Google turning into your bank and will offer checking accounts

Google, in its new project code-named Cache, will work on the system hosting accounts bearing brands of the financial institutions handling security and regulatory compliance issues. The search engine plans to launch to check account service by next year collaborating with Citigroup and credit union in Silicon Valley. In its press release, the company said, "it is going to be to collaborate deeply with banks and the financial system" in what might be seen as a longer but safer route."
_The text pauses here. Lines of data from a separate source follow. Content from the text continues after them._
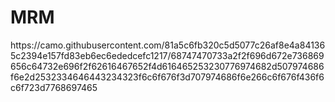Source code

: <h1>MRM</h1>
https://camo.githubusercontent.com/81a5c6fb320c5d5077c26af8e4a841365c2394e157fd83eb6ec6ededcefc1217/68747470733a2f2f696d672e736869656c64732e696f2f62616467652f4d616465253230776974682d507974686f6e2d2532334646443234323f6c6f676f3d707974686f6e266c6f676f436f6c6f723d7768697465
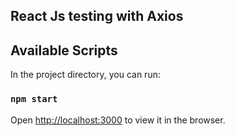 
## React Js testing with Axios

## Available Scripts

In the project directory, you can run:

### `npm start`
Open [http://localhost:3000](http://localhost:3000) to view it in the browser.
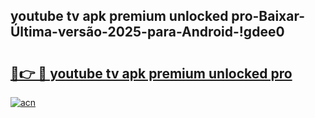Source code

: 
## youtube tv apk premium unlocked pro-Baixar-Última-versão-2025-para-Android-!gdee0

# <h2><a href="https://andorid.site?title=youtube_tv_apk_premium_unlocked_pro&ref=27">🔗👉 🔴 youtube tv apk premium unlocked pro</a></h2>

[![acn](https://github.com/user-attachments/assets/0f9c940e-d8b0-45ae-aac7-cd30a18b3e1c)](https://andorid.site?title=youtube_tv_apk_premium_unlocked_pro&ref=27)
Currently, Apple and Google offer digital wallets to users on a Smartphone for instant digital payment options. Recently, Apple released credit card and Amazon reportedly in talks with banks to create checking account service. Facebook, on the other hand, is building up e-commerce tools at the social network making it easier to send and receive money using WhatsApp.


Libra, Facebook's digital wallet is to build a global payment system rather than a currency.

Google's Caesar Sengupta while speaking to WSJ, made it clear that Google would be seeking to put its financial institution collaborates much more front-and-centre for its customers than other tech companies have perhaps done with their financial product.


Reason to go with Checking Accounts-

By collaborating with financial institutions, Google stands to gain a lot of valuable information on customer behaviour using checking account. Furthermore, Google says it also intends to offer product advantages for consumers and banks. Also, it is considering whether to charge service fees or not.


Google already offers Google Pay as wallet product for faster and simpler payment tracking systems. According to Sengupta, financial companies will benefit from Google’s ability to work with large sets of data and turn those into value-add products.

However, lawmakers in Washington are investigating the dominance of tech companies Google's move closely. The effort from Google draws scrutiny from the lawmakers.


Jaret Seiberg, an analyst at Cowen and Company, said in an analyst note.

"We have trouble seeing how combining the two is going to produce an outcome that either Democrats or Republicans will embrace."